STIFF: The Curious Lives of Human Cadavers by Mary Roach

  STIFF (Norton, 2003) by Mary Roach is a minefield! Whether discussing grave robbing (entertaining), the brutality of crash tests cadavers (informative), puppy mutilations (horrifying), or human head transplants (macabre and horrifying), Roach shirks from nothing and conceals not a detail. Not - A - Detail! She does, however, remain cognizant that her readers occasionally need air, and she always intercedes at that pivotal moment as we dazedly stumble toward the minefield. Take a moment, my readers, she allows. Breath. We do, and she moves on.  

    About twenty-five years ago, after watching yet another documentary on battery chicken farms, I became a vegetarian, although I continue to eat and love seafood. Very unfortunately, but quite correctly, Roach compares deep frying live newborn mice (a Chinese delicacy) with tossing live lobsters into boiling water (a Nova Scotia delicacy). This audiobook paragraph was inexorable and, try as I might, I cannot unhear it. As I cross lobster off my diminishing list of protein sources, I curse you, Mary Roach!

     Roach’s book is instructive and gives us clarity about the modern lives of cadavers and the sometimes wonderful, sometimes horrifying history of how we got here. Donating one’s body to science is consenting to scientific research and everything that entails, she says, and that is something we usually don’t think about. Donating is different from being an organ donor. It is a complete abandonment of the body and it gives blanket permission for all that follows. Medical students learn and surgeons practice their skills. Crash testing real bodies do the job a synthesized body cannot. It is brutal but essential research in vehicular safety. A side benefit is that I have learned enough to become a grave robber using only tools from my hall closet. I suspect, however, that this market has already bottomed out.
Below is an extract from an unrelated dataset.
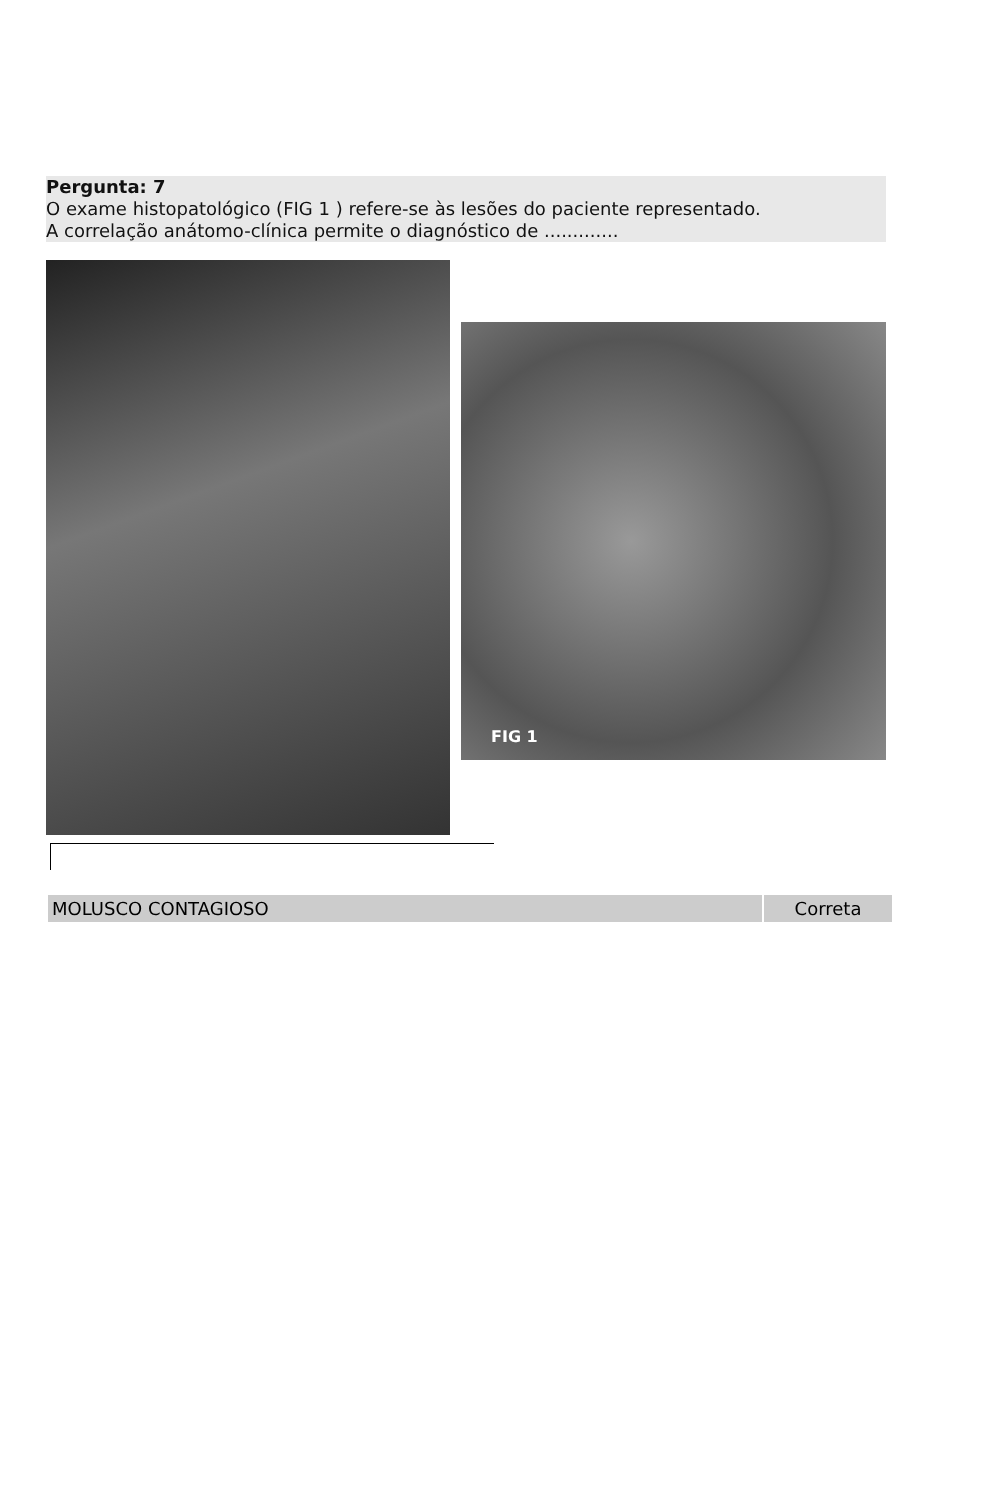Pergunta: 7
O exame histopatológico (FIG 1 ) refere-se às lesões do paciente representado.
A correlação anátomo-clínica permite o diagnóstico de .............
FIG 1
| MOLUSCO CONTAGIOSO | Correta |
          Roach delves deeply into the history of cadavers, travelling the world to gather research and to gain insight into cultural traditions and processes. My personal favourite is the ‘Mellified Man’ recipe which Roach includes under medicinal cannibalism in Chapter 10: Eat Me. The mellification process goes like this. An elderly person volunteers to eat and bathe in honey until dead, which apparently takes about a month. The body is placed in a stone coffin, covered in honey, and steeped for one hundred years, after which time a confection has formed. This confection is administered topically or orally for the treatment of broken and wounded limbs and other ailments. “A small amount taken internally will immediately cure the complaint.” Roach writes that Li Shih-chen, author of the Chinese Materia Medicat (1597) expressed doubts about the veracity of this story. He did, however, include the recipe in his book. STIFF is informative, entertaining, and historically fascinating, and occasionally deeply disturbing. However, Roach is never distasteful in the details, distressing though they sometimes are. She writes without emotion and without judgment, and her wry humour carries us from one difficult topic to another, acting as a parachute lest we spin into freefall.

         “Because dead people look very much like live people,” Roach says in an interview with Tyler Cowen at George Mason University, “there is a tendency to treat them as though they are still people.” But she reminds us that cadavers are not people and, “as cadavers, they have superpowers that give us answers we can’t get any other way.”(https://www.youtube.com/watch?v=kjwgML2Sm9w&feature=emb_title). 

       Roach is driven by curiosity. Watching the interview with her is like seeing sparks dance above a campfire. She is witty, chatty, and immensely knowledgeable about her research. I read, listened, watched, and learned. Her ready smile, engaging chatter and merry laugh are quite at odds with her authorial topics. Defecation Induced Sudden Death? A real thing. It killed Elvis. At what point should roadkill not grace the dinner table? Undecided.

          There are few authors who would write, or could write, a book such as STIFF and it seems to me that Mary Roach has written the unwritable. STIFF is a splendid marriage of history, scientific evolution, horror, fact, and humour and it carefully informs those among us who wish to donate our bodies to science. Roach’s books are widely read and continue to make the New York Times bestseller list. STIFF The Curious Lives of Human Cadavers is not, however, a book for the fainthearted.